Наши анализы "Бобка" и "Сна смешного человека" мы давали под углом зрения исторической поэтики жанра. Нас прежде всего интересовало, как проявляется в этих произведениях жанровая сущность мениппеи. Но в то же время мы старались также показать, как традиционные черты жанра органически сочетаются с индивидуальной неповторимостью и глубиной их использования у Достоевского.

Коснемся еще некоторых его произведений, которые по своему существу тоже близки к мениппее, но несколько иного типа и без прямого фантастического элемента.

Таков прежде всего рассказ "Кроткая". Здесь характерная для жанра острая сюжетная анакриза, с резкими контрастами, мезальянсами и моральными экспериментами, оформлена как солилоквиум. Герой рассказа говорит о себе: "Я мастер молча говорить, я всю жизнь мою проговорил молча и прожил сам с собою целые трагедии молча". Образ героя раскрыт именно через это диалогическое отношение к себе самому. И он остается почти до самого конца в полном одиночестве с самим собою и в безвыходном отчаянии. Он не признает высшего суда над собой. Он обобщает свое одиночество, универсализует его как последнее одиночество всего рода человеческого:

"Косность! О, природа! Люди на земле одни - вот беда!... Все мертво, и всюду мертвецы. Одни только люди, а кругом них молчание - вот земля!"

"Записки из подполья" (1864). Они построены как диатриба (беседа с отсутствующим собеседником), насыщены открытой и скрытой полемикой и включают существенные элементы исповеди. Во вторую часть введен рассказ с острой анакризой. В "Записках из подполья" мы найдем и другие знакомые нам признаки мениппеи: острые диалогические синкризы, фамильяризацию и профанацию, трущобный натурализм и т. п. Произведение это также характеризуется исключительной идейной емкостью: почти все темы и идеи последующего творчества Достоевского уже намечены здесь в упрощенно-обнаженной форме. На словесном стиле этого произведения мы остановимся в следующей главе.

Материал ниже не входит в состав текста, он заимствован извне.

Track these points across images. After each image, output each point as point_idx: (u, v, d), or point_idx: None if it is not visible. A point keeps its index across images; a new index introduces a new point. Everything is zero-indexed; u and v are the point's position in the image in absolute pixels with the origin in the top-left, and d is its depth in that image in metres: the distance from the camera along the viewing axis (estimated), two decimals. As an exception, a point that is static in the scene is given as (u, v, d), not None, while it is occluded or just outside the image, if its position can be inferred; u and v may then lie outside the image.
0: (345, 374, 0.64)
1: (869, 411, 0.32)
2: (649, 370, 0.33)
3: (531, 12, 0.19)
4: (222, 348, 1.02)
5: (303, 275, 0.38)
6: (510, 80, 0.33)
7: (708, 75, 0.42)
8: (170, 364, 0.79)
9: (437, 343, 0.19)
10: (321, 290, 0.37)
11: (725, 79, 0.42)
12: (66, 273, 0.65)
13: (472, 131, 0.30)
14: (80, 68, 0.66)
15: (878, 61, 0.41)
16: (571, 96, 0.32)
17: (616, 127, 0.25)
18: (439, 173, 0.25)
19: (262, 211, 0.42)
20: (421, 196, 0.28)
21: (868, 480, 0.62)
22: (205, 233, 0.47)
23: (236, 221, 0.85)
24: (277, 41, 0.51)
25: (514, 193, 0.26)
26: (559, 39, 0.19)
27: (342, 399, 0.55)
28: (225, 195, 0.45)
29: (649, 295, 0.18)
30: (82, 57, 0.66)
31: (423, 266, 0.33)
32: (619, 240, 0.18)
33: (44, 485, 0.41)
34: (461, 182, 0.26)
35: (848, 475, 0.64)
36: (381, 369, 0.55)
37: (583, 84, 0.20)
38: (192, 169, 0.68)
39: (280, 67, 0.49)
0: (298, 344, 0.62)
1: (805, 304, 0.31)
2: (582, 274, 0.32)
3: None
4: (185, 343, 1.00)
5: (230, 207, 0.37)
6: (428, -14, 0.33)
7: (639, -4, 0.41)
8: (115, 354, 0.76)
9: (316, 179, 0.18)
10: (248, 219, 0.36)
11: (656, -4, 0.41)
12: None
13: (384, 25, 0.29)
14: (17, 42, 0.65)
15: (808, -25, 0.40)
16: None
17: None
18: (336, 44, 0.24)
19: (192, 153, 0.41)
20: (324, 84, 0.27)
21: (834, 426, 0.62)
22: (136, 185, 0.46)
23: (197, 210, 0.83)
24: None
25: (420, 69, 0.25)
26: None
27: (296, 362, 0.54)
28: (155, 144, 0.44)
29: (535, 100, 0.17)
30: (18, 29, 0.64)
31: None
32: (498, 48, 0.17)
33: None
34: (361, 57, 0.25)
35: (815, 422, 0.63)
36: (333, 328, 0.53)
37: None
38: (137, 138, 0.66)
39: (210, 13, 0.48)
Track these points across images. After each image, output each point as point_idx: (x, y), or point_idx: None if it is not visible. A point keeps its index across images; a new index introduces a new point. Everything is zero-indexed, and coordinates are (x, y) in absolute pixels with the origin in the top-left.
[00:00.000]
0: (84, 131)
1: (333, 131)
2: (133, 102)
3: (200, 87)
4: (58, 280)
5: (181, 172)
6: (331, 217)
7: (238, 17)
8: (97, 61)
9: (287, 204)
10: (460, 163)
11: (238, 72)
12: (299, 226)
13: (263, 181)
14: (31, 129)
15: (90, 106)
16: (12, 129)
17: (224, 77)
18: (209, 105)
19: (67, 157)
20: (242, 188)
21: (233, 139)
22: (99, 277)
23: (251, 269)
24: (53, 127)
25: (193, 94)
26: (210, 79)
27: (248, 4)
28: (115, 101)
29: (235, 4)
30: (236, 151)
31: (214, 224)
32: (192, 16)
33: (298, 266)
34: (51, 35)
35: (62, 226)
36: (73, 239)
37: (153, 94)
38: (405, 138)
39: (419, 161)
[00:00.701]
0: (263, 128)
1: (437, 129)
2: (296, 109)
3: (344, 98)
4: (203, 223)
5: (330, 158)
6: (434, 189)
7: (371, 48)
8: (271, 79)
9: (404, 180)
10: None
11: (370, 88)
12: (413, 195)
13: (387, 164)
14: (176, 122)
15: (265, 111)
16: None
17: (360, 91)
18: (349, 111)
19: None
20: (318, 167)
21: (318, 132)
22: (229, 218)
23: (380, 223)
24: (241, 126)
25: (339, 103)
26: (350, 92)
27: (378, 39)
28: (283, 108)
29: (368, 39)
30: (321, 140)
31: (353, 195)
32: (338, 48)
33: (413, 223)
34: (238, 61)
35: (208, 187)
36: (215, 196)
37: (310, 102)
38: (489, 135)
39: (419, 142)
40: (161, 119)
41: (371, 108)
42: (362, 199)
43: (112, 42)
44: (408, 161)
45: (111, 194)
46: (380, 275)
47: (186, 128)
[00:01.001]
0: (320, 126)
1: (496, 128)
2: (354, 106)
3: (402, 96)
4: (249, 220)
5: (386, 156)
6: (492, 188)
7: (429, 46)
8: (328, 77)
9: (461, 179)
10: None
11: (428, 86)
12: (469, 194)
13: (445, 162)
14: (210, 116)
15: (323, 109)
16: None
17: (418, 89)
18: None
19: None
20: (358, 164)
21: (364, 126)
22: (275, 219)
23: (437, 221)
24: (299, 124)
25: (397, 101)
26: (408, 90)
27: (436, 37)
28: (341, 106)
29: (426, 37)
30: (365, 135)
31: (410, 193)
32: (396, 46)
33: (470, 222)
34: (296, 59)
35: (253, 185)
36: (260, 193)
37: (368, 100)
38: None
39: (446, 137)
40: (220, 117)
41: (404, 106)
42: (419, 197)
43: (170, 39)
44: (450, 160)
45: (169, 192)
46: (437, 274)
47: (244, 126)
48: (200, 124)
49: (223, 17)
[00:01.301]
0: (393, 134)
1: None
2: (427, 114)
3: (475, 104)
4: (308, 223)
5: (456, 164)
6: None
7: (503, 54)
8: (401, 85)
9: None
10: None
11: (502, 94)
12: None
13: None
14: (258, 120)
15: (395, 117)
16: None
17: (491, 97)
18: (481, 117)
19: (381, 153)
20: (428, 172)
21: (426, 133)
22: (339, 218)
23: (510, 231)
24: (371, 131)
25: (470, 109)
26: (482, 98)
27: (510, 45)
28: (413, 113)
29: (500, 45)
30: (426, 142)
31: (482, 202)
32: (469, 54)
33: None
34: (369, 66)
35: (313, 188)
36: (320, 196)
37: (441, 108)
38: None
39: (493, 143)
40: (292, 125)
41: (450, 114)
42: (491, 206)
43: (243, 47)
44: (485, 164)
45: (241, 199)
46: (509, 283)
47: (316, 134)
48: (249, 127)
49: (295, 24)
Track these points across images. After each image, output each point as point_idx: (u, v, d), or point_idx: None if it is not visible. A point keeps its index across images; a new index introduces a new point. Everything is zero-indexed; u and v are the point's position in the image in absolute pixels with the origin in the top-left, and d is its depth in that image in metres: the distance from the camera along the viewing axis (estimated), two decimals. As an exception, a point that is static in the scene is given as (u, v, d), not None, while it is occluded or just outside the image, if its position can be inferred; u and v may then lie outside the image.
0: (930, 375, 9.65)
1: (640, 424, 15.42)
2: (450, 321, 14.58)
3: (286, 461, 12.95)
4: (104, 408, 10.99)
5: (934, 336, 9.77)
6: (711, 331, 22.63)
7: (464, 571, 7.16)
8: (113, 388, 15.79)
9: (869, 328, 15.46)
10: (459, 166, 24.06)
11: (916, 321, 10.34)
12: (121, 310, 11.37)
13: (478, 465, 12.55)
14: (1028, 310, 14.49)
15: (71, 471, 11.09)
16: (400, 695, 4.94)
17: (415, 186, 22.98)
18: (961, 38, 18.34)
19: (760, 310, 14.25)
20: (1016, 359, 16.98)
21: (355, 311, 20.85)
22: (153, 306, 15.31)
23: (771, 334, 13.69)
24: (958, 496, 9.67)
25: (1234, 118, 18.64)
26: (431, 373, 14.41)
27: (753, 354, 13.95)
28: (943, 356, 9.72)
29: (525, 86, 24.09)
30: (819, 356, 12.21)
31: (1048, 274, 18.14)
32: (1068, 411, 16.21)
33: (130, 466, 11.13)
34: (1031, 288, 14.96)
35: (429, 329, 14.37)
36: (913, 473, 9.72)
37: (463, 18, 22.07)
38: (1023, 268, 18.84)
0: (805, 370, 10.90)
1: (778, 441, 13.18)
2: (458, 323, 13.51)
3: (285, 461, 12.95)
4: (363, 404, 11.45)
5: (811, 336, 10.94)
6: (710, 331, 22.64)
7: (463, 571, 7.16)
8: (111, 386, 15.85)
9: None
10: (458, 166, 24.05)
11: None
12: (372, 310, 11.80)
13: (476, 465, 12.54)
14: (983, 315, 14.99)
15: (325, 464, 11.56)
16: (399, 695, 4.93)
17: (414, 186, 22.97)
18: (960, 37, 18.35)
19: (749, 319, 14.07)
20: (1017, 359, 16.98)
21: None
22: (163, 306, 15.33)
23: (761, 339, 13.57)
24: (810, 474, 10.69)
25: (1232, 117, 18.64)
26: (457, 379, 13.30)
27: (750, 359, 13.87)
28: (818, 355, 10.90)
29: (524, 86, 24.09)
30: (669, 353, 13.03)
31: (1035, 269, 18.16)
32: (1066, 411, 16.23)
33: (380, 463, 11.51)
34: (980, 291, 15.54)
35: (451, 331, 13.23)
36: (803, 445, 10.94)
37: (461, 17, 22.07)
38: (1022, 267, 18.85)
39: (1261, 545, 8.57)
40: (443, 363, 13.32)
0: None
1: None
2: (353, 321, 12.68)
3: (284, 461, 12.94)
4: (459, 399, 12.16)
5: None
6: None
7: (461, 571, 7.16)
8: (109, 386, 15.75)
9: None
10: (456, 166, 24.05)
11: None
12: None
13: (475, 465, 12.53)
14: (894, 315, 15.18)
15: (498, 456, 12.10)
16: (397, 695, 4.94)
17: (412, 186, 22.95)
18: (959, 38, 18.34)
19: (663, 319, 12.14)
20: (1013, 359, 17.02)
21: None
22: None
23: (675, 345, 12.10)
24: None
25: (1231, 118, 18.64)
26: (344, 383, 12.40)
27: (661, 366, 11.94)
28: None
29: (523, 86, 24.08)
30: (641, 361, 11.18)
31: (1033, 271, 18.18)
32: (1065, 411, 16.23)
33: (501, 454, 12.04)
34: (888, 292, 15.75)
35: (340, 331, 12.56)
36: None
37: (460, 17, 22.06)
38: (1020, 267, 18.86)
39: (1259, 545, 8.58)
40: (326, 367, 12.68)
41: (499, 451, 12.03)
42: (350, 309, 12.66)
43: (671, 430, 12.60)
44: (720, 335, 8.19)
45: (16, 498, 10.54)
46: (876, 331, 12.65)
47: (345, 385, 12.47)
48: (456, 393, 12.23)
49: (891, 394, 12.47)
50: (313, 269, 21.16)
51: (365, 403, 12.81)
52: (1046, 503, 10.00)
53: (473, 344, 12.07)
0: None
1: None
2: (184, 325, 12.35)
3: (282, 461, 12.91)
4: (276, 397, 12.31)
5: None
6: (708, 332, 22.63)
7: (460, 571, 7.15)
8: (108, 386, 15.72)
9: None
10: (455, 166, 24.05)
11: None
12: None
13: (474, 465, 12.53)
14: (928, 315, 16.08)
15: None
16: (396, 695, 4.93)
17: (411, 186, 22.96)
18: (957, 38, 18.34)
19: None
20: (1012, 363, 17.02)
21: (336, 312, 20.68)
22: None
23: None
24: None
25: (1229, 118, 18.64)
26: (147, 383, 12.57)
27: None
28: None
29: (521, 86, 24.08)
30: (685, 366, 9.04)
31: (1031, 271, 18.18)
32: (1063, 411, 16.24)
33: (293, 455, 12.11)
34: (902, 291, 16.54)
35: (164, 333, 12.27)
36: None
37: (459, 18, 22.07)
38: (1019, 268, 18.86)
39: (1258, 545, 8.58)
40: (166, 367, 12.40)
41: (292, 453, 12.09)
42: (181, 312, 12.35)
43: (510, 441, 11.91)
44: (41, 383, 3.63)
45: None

Коснемся еще одного произведения Достоевского с очень характерным названием - "Скверный анекдот" (1862). Этот глубоко карнавализованный рассказ тоже близок к мениппее (но к мениппее варроновского типа). Идейной завязкой служит спор трех генералов на именинном вечере. Затем герой рассказа (один из трех) для испытания своей либерально-гуманной идеи приходит на свадебную пирушку к своему подчиненному самого низшего ранга, причем по неопытности (он человек непьющий) напивается пьян. Все здесь построено на крайней неуместности и скандальности всего происходящего. Все здесь полно резких карнавальных контрастов, мезальянсов, амбивалентности, снижений и развенчаний. Есть здесь и элемент довольно жестокого морального экспериментирования. Мы не касаемся здесь, конечно, той глубокой социально-философской идеи, которая есть в этом произведении и которая до сих пор еще недостаточно оценена. Тон рассказа нарочито зыбкий, двусмысленный и издевательский, пронизанный элементами скрытой социально-политической и литературной полемики.